La trasparenza comunemente viene vista come una prassi, ma è errato: nella società industriale di massa (e oggi digitale) la trasparenza è un risultato.

Non un ‘comportamento’, ma uno ‘stile’ che viene da più ‘comportamenti’ coesi.

Perché?

Per via della ‘complessità’ e della ‘velocità’, che rendono opaca anche la luce del sole agli occhi dei ‘semplici’ o dei ‘semplificatori’ (che non intravedono prospettive, opportunità e rischi secondari) e dei ‘lenti’ o dei ‘pensatori’ (che non partecipano in tempo reale al ‘processo di cambiamento’, cioè qualsiasi attività finalizzata ad uno scopo).

Questa nozione ebbe una certa diffusione con il Governo Monti ed il suo tentativo di convincere i partiti ad avere una ‘spending review’: fu allora che scoprimmo che la ‘trasparenza’ non è creare una sala dove discutere dei ‘panni’ stesi al sole man mano che arrivano, tutti ed indifferenziatamente, bensì programmare modi e tempi con cui i ‘panni’ distinti per colore e taglia vengono esposti.

- DATI DI PARTENZA
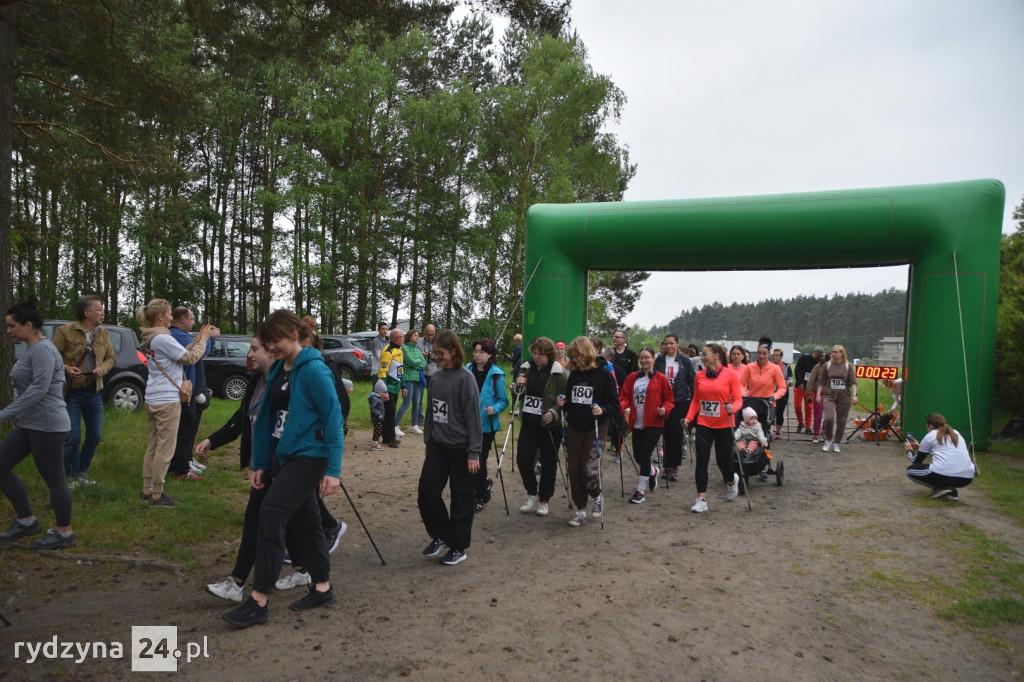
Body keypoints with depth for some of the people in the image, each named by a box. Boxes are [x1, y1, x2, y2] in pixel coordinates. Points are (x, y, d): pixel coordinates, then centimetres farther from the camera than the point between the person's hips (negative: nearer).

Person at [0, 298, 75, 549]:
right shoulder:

==

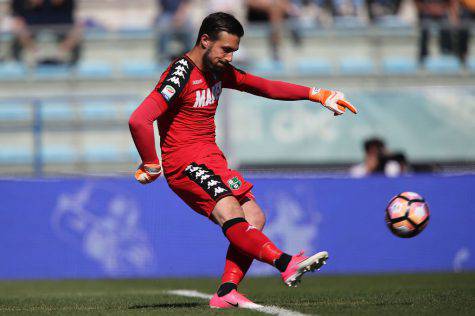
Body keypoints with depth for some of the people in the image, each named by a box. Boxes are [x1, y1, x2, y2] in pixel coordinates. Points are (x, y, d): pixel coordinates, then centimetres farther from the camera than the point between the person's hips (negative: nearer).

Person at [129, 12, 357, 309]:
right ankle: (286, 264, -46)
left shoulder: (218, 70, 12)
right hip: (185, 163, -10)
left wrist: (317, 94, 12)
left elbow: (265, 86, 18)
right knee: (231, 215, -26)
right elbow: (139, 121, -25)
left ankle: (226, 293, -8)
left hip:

---

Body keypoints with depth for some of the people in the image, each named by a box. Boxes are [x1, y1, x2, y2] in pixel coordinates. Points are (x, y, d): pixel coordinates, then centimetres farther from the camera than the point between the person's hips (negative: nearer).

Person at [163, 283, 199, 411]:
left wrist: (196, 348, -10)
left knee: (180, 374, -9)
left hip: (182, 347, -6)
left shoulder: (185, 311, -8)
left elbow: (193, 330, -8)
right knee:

- CONSEGNE DELL'ESERCIZIO
1/ Secondo il brano sulla trasparenza, con quale governo questa nozione ebbe una certa diffusione?
2/ Porti avanti il brano sulla trasparenza, riprendendo subito dopo l'ultima frase riportata.
I record provengono da una fonte diversa da quella del brano.

- RISPOSTE IN ORDINE
1/ Con il Governo Monti.

2/
Dunque, quando si parla di ‘trasparenza’, si parla di amministrazioni che tutte ed entro i termini compilano i form on line richiesti dalle istituzioni finanziatrici o controllore e pubblicano quando dovuto all’utenza interessata.
Ma … possono farlo solo se sono al passo con la previsione /programmazione e con il rendiconto /risultato di spese, servizi, organigrammi, funzioni, risultati, economie eccetera.

Detto questo, è abbastanza chiaro dove siano le resistenze che hanno fatto cadere tutti gli economisti che in questi anni hanno tentato di intervenire: Amato, Dini, Prodi, Tremonti, Bassanini, Padoa Sforza, Monti e Draghi , ma c’è dell’altro.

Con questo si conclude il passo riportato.